Apesar do calor, vários foram os curiosos que passaram hoje pelo Salão Nobre da Irmandade da Lapa para, pela primeira vez, ver e admirar o coração de D. Pedro, que chegou ao Porto em fevereiro de 1835, mas que raras vezes saiu do mausoléu da capela-mor da igreja da Lapa.

Para o retirar do pequeno caixão de mogno guardado no mausoléu são precisas cinco chaves, mil cuidados e uma complexa operação.

Conservado em formol dentro de um recipiente de vidro e, este, dentro de um escrínio de prata dourada, o coração do “Rei Soldado” encantou os mais de 500 miúdos e graúdos que, pelas 11:00, já o tinham visitado, antes de partir rumo ao Brasil para marcar presença nas comemorações do bicentenário da independência daquele país.

Para o portuense Ângelo Coelho, ver o coração do rei D. Pedro I do Brasil e D. Pedro IV de Portugal simbolizou não só a história, mas também as suas raízes, uma vez que o seu trisavô “esteve ao lado das tropas liberais”, comandadas pelo monarca.

“Foi um marco importante na história portuense”, salientou, dizendo esperar que a passagem temporária do coração pelo Brasil possa “relembrar e fazer com que o povo brasileiro fique a saber mais sobre a história do seu rei e do Porto”.

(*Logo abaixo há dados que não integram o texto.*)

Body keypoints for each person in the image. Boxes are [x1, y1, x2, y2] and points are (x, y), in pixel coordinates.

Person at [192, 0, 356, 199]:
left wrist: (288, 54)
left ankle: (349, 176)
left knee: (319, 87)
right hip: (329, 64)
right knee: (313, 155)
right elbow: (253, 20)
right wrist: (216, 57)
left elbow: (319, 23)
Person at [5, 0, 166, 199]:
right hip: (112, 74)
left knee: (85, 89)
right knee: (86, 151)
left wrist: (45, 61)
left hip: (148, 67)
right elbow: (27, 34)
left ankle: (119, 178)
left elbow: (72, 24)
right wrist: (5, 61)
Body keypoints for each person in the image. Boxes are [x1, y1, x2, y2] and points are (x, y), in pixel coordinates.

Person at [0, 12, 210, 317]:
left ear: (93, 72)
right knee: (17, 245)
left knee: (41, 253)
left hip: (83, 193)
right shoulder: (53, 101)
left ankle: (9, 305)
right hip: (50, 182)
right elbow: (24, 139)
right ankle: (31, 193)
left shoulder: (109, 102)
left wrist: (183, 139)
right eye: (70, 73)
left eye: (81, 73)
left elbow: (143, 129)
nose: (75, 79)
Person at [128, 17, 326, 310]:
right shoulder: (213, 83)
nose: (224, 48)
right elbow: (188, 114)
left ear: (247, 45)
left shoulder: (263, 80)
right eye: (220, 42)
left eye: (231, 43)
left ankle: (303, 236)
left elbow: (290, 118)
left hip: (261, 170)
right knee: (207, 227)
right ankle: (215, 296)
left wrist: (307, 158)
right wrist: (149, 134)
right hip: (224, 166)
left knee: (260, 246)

Também o treinador de futebol André Villas-Boas não deixou escapar aquela que considerou uma “oportunidade única”, em particular, para os portuenses, de estar perante “tamanha dádiva de D. Pedro IV à cidade”.

“É uma oportunidade única e histórica”, salientou.

Além de portuenses, entre os curiosos que aguardava pacientemente na fila encontravam-se também alguns brasileiros, como Marcelo Silva, que há seis meses se mudou para Braga e, este sábado, rumou com a família em direção ao Porto para ver o coração do monarca, que conduziu o seu país, antiga colónia portuguesa, à independência.

“É um momento histórico e único. A saída do coração para o Brasil e tudo o que ele representa para o povo brasileiro”, observou, dizendo esperar que a transladação seja uma “oportunidade” para o povo brasileiro “entrar em contacto com parte da história”, mas também para que os dois países estreitem relações.

“Somos irmãos. Podemos ter divergências, mas não existe um brasileiro que não tenha o seu português”, acrescentou.

A transladação temporária do coração do rei para o Brasil agrada a uns, mas não agrada a todos, como a Celeste Corrêa que considera que o rei D. Pedro optou por doar o coração ao Porto e não ao Brasil, e que teme pela segurança do mesmo.

“Se [o rei] quisesse teria doado o coração ao Brasil”, referiu Celeste Corrêa, que, à semelhança de tantos, não perdeu a hipótese de visitar o coração do monarca por quem tem uma “grande admiração por tudo o que fez na sua curta vida”.

O coração do rei D. Pedro estará hoje em exposição até às 20:00, e no domingo, entre as 10:00 e as 16:00, sendo a entrada livre.

No domingo, pelas 16:00, o presidente da Câmara do Porto, Rui Moreira, e o embaixador da República Federal do Brasil em Lisboa, Raimundo Carreiro Silva, vão assinar o protocolo que define as condições da transladação.

Já durante a noite, o coração do monarca, cujo corpo se encontra na cidade brasileira de São Paulo, atravessa o oceano Atlântico, em ambiente pressurizado, para marcar presença nas comemorações do bicentenário da independência do Brasil.

A transladação do órgão, prevista para a 00:20, será acompanhada pelo presidente da Câmara do Porto, que levará pessoalmente o coração ao Brasil com o apoio da Força Aérea Brasileira (FAB).

O coração de D. Pedro chega na segunda-feira pelas 09:30 (13:30 de Lisboa) à base aérea de Brasília, onde será recebido com honras militares. Da base aérea, a relíquia segue para o Palácio de Itamaraty, na capital brasileira, de onde só sairá na terça-feira, pelas 16:00, para marcar presença numa cerimónia no Palácio do Planalto às 17:00.

Depois da cerimónia, onde estará presente o Presidente da República brasileiro, Jair Bolsonaro, o coração segue novamente para o Palácio Itamaraty, onde será apresentado ao corpo diplomático e onde ficará em exibição “controlada” até às comemorações do bicentenário da independência, no dia 07 de setembro.

O coração de D. Pedro regressa à cidade do Porto no dia 09 de setembro, ficando novamente em exposição nos dias 10 e 11 de setembro, antes de voltar a ser guardado a cinco chaves.